Plaintiff's boyfriend showed up, and about this time, Deputy Truitt noticed that Plaintiff had slipped her wrists under her feet so that her hands were in front. Deputy Humann extracted her from the patrol car and Defendants shoved her against the car, slammed her head into the car, kneed her in the leg and lower back, and pepper-sprayed her while recuffing her with an unauthorized and very painful technique. Defendants put her back in the patrol car and her boyfriend testified that they again pepper-sprayed her.

PROCEDURE: Defendants charged Plaintiff with DUI, resisting arrest with violence, and three counts of battery on a LEO. Eventually, Plaintiff pleaded no contest to one count of resisting with violence and went on probation, but violated it and was adjudicated guilty of resisting with violence, a felony. The charging document [Note: Florida charges most noncapital felonies by "information," which is like an indictment, but signed only by a prosecutor who has heard sworn testimony in secret, instead of a grand jury. Sort of cuts out the middleman.] read that she had resisted arrest "by offering or doing violence to the person of said officer," but the judgment of conviction did not specify any further findings of fact.

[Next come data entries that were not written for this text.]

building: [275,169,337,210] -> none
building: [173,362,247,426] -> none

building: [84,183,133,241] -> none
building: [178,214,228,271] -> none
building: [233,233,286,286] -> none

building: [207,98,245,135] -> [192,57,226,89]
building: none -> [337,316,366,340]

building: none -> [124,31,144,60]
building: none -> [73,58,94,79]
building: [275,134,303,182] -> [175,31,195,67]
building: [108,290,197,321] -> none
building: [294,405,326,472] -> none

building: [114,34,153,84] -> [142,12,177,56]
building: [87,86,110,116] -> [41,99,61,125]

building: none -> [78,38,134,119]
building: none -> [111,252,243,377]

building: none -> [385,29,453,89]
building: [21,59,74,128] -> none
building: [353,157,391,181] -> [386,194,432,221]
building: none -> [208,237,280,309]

Plaintiff sued Defendants in U.S. District Court for the Middle District of Florida per 42 U.S.C. § 1983 for excessive force in violation of her Fourth, Fifth, and Fourteenth Amendment rights. Defendants moved for summary judgment, arguing that since Plaintiff stood convicted of resisting with violence, a judgment against Defendants for excessive force would imply the conviction was invalid, which federal courts could not do. The trial court agreed. SUMMARY JUDGMENT GRANTED. Plaintiff appealed to the U.S. Court of Appeals for the Eleventh Circuit.

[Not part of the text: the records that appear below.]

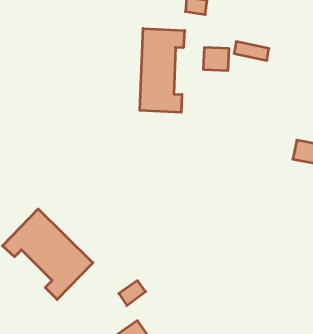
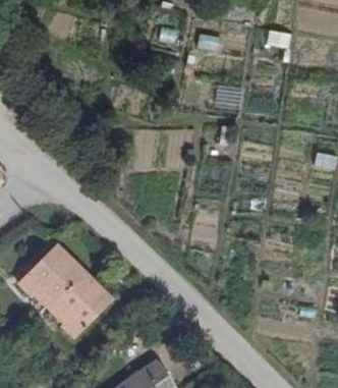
building: [140,28,185,112] -> none

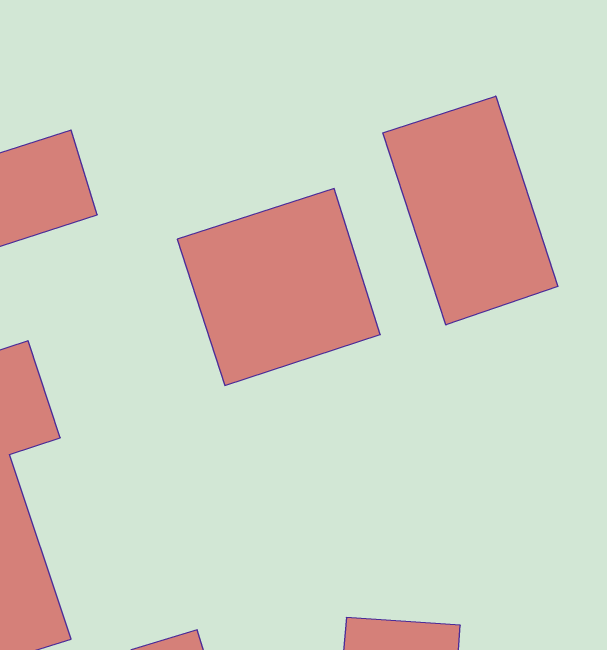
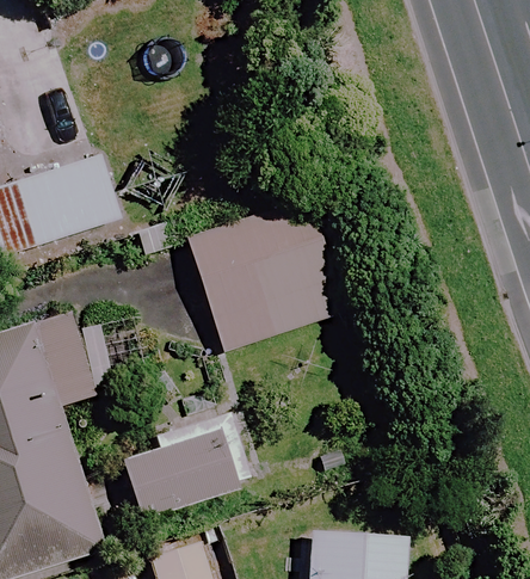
building: [383,96,558,325] -> none
building: none -> [127,432,236,518]

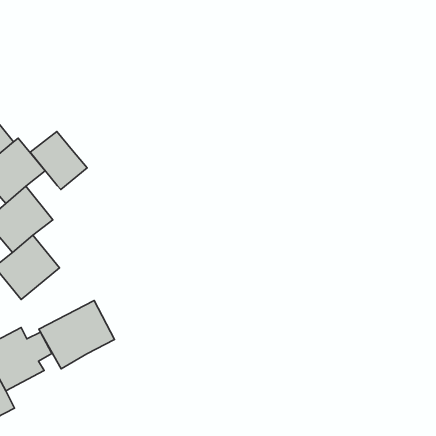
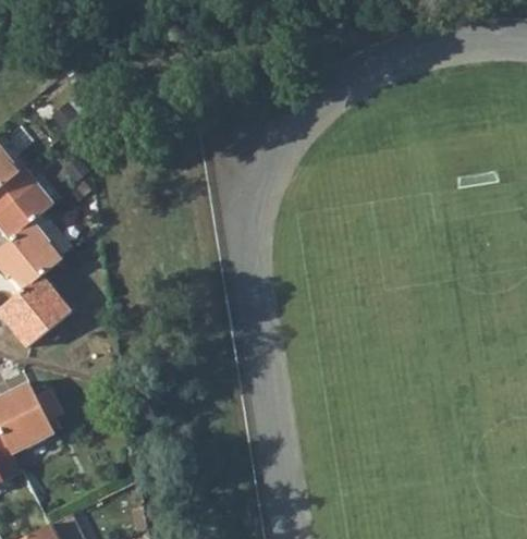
building: [30,131,87,190] -> none
building: [39,301,114,369] -> none

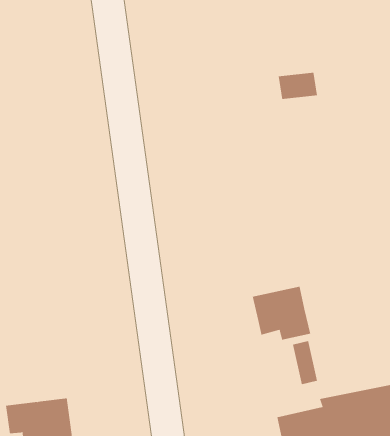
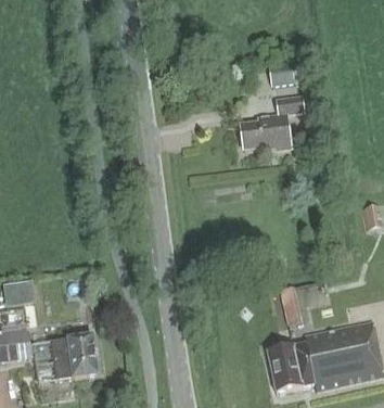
building: none -> [240,95,303,151]
building: [252,286,311,341] -> none

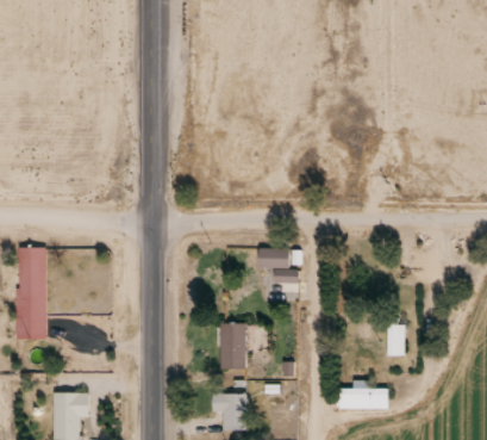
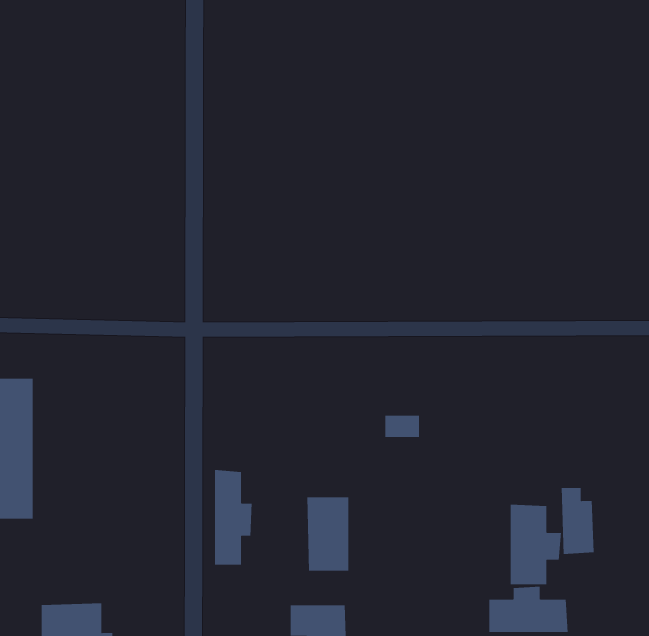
building: [255,242,285,261] -> none
building: none -> [214,469,252,566]
building: none -> [510,504,561,585]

DECISION: While a lawful arrest, followed by a conviction for resisting arrest, may foreclose an action for illegal arrest, that was not quite the case presented here. Plaintiff was suing for excessive use of force, and it is entirely possible for police to use too much force even when overcoming unlawful resistance to a lawful arrest. Here, Plaintiff was already under arrest when she slipped the cuffs to her front, meaning that what happened after Defendants pulled her out of the car and supposedly roughed her up while recuffing her was not part of the arrest. In the Eleventh Circuit, suing for excessive force under these facts would not imply that her conviction for resisting arrest was invalid. Therefore, a § 1983 suit and a criminal conviction could coexist in this particular logical universe. Indeed, any other rule would imply that police can beat resisting subjects to their hearts' content without civil lawsuit worries. SUMMARY JUDGMENT REVERSED and cause REMANDED for entry of denial of summary judgment.

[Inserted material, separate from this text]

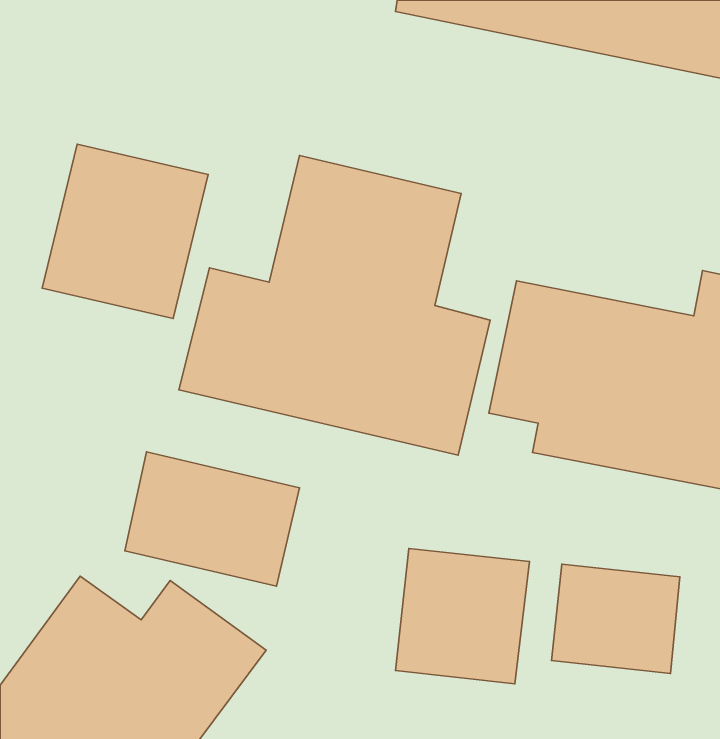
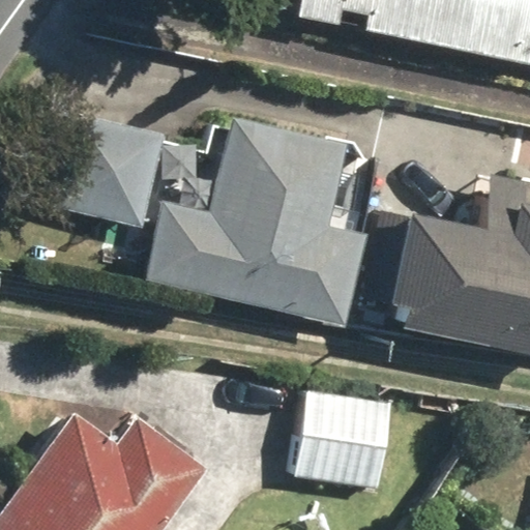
building: [125,452,300,586] -> none
building: [551,564,680,673] -> none

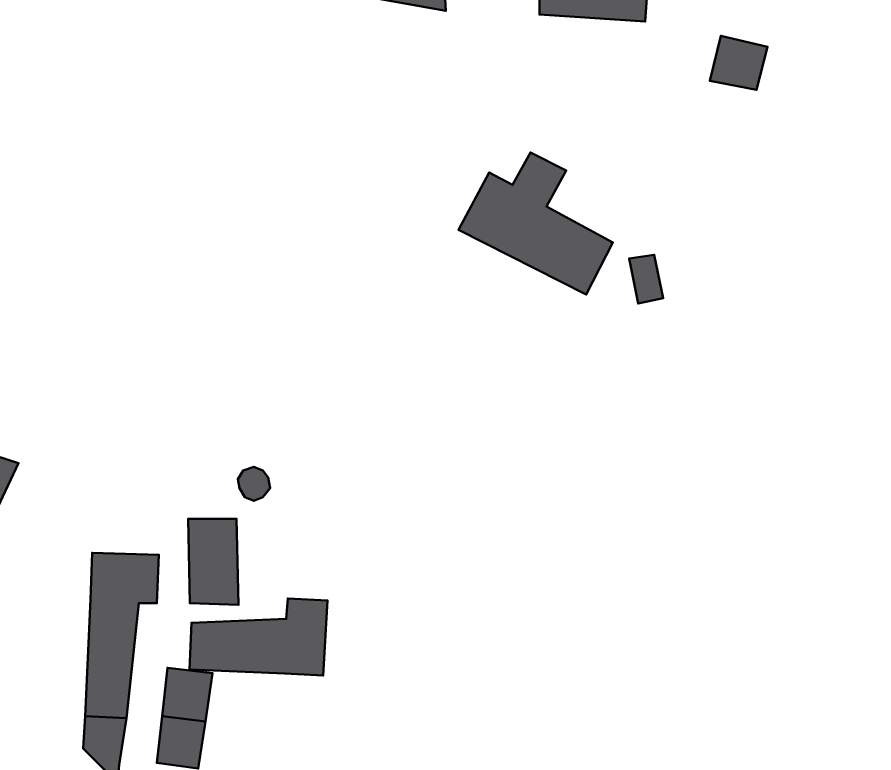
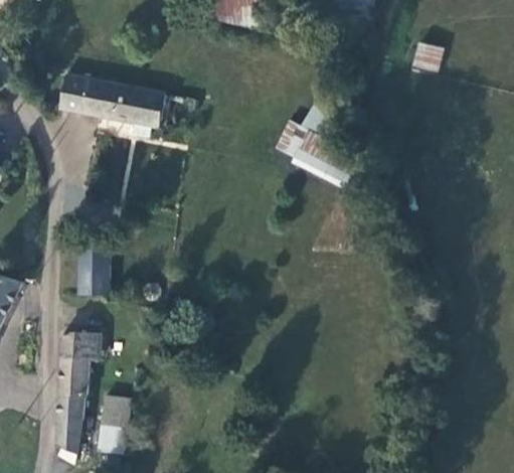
building: none -> [61,72,166,129]
building: [188,519,238,605] -> [80,247,109,295]
building: [189,599,327,675] -> none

EDITORIAL: Well, if all this is true, as we have to ass-u-me for summary judgment, I have to agree with the decision. Somehow, though, I would guess that not all was as the young lady would have us believe. She didn't manage to complete probation (the opinion calls it "parole" but there is no parole in Florida anymore), which only habitual losers can't do, and shouldn't have resisted in the first place, of course.

In the deputies' place, I might not have been so ready to charge her with drunk driving if she was only sitting in the driver's seat with no key and the engine off. Which makes me think that maybe she was doing MORE than just sitting there. For sure, I wouldn't have put my hand over her mouth. That's a good way to get bitten! Which again, makes me doubt that part of her story, because most people would allow their fear of getting bit to overcome their instinct to shut her up. I say, if she doesn't want to hear the implied consent statement, she doesn't have to ... but she does have to do what it says anyway.